EXERCISE INPUTS START

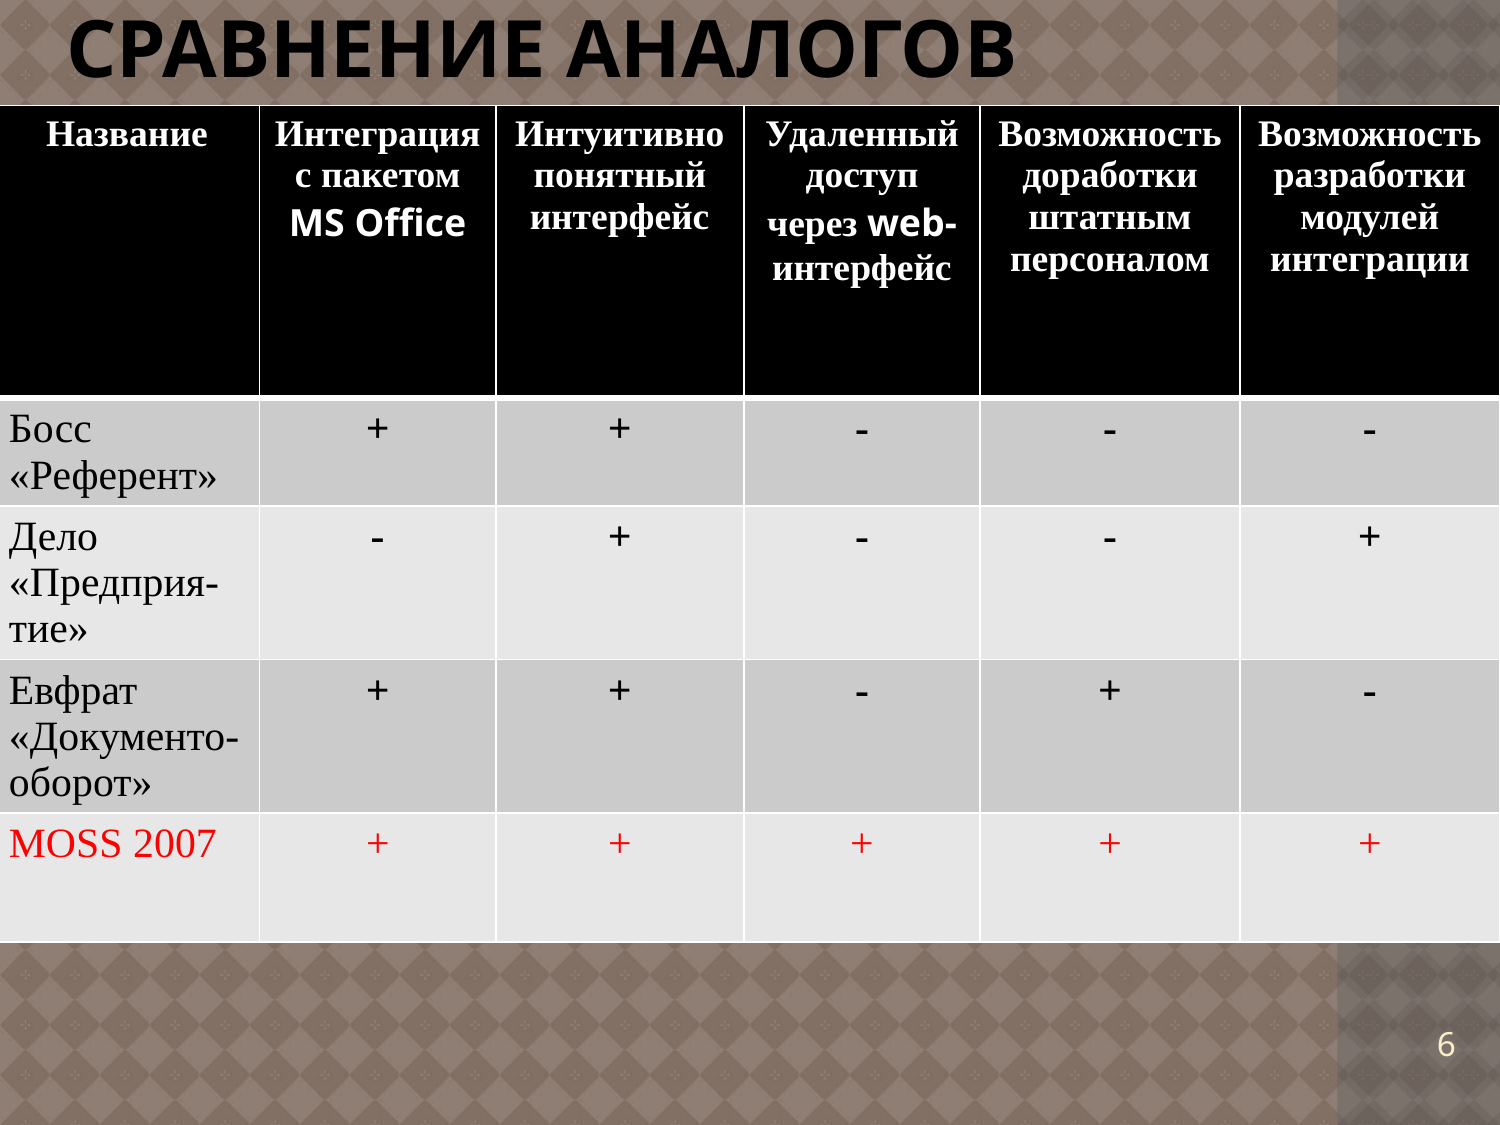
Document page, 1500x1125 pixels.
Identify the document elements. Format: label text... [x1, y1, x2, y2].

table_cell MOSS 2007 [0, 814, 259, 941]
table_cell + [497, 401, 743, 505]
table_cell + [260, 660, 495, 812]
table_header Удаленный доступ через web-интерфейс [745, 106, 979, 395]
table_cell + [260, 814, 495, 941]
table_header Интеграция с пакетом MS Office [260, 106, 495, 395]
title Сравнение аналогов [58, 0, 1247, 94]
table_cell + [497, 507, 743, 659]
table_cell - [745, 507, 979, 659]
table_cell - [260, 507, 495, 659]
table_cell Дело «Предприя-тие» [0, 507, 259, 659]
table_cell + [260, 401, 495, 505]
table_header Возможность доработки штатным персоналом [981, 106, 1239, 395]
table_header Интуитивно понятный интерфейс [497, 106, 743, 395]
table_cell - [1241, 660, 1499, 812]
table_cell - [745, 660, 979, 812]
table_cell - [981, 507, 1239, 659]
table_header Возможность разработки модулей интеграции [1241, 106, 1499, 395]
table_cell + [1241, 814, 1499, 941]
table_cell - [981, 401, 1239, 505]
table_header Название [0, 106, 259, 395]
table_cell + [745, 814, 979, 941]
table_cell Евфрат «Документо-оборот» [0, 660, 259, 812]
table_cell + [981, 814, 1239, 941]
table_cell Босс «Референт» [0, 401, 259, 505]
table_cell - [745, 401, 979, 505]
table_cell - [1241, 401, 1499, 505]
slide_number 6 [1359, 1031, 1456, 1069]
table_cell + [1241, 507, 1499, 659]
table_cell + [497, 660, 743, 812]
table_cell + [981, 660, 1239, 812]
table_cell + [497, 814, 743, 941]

EXERCISE INPUTS END

TRY IT = Please output every entry above exactly, without the pictures.

TASK RESULT =
Document page, 1500x1125 pixels.
Identify the document elements. Format: label text... [x1, y1, x2, y2].

table_cell MOSS 2007 [0, 814, 259, 941]
table_cell + [497, 401, 743, 505]
table_cell + [260, 660, 495, 812]
table_header Удаленный доступ через web-интерфейс [745, 106, 979, 395]
table_cell + [260, 814, 495, 941]
table_header Интеграция с пакетом MS Office [260, 106, 495, 395]
title Сравнение аналогов [58, 0, 1247, 94]
table_cell + [497, 507, 743, 659]
table_cell - [745, 507, 979, 659]
table_cell - [260, 507, 495, 659]
table_cell Дело «Предприя-тие» [0, 507, 259, 659]
table_cell + [260, 401, 495, 505]
table_header Возможность доработки штатным персоналом [981, 106, 1239, 395]
table_header Интуитивно понятный интерфейс [497, 106, 743, 395]
table_cell - [1241, 660, 1499, 812]
table_cell - [745, 660, 979, 812]
table_cell - [981, 507, 1239, 659]
table_header Возможность разработки модулей интеграции [1241, 106, 1499, 395]
table_cell + [1241, 814, 1499, 941]
table_cell - [981, 401, 1239, 505]
table_header Название [0, 106, 259, 395]
table_cell + [745, 814, 979, 941]
table_cell Евфрат «Документо-оборот» [0, 660, 259, 812]
table_cell + [981, 814, 1239, 941]
table_cell Босс «Референт» [0, 401, 259, 505]
table_cell - [745, 401, 979, 505]
table_cell - [1241, 401, 1499, 505]
slide_number 6 [1359, 1031, 1456, 1069]
table_cell + [1241, 507, 1499, 659]
table_cell + [497, 660, 743, 812]
table_cell + [981, 660, 1239, 812]
table_cell + [497, 814, 743, 941]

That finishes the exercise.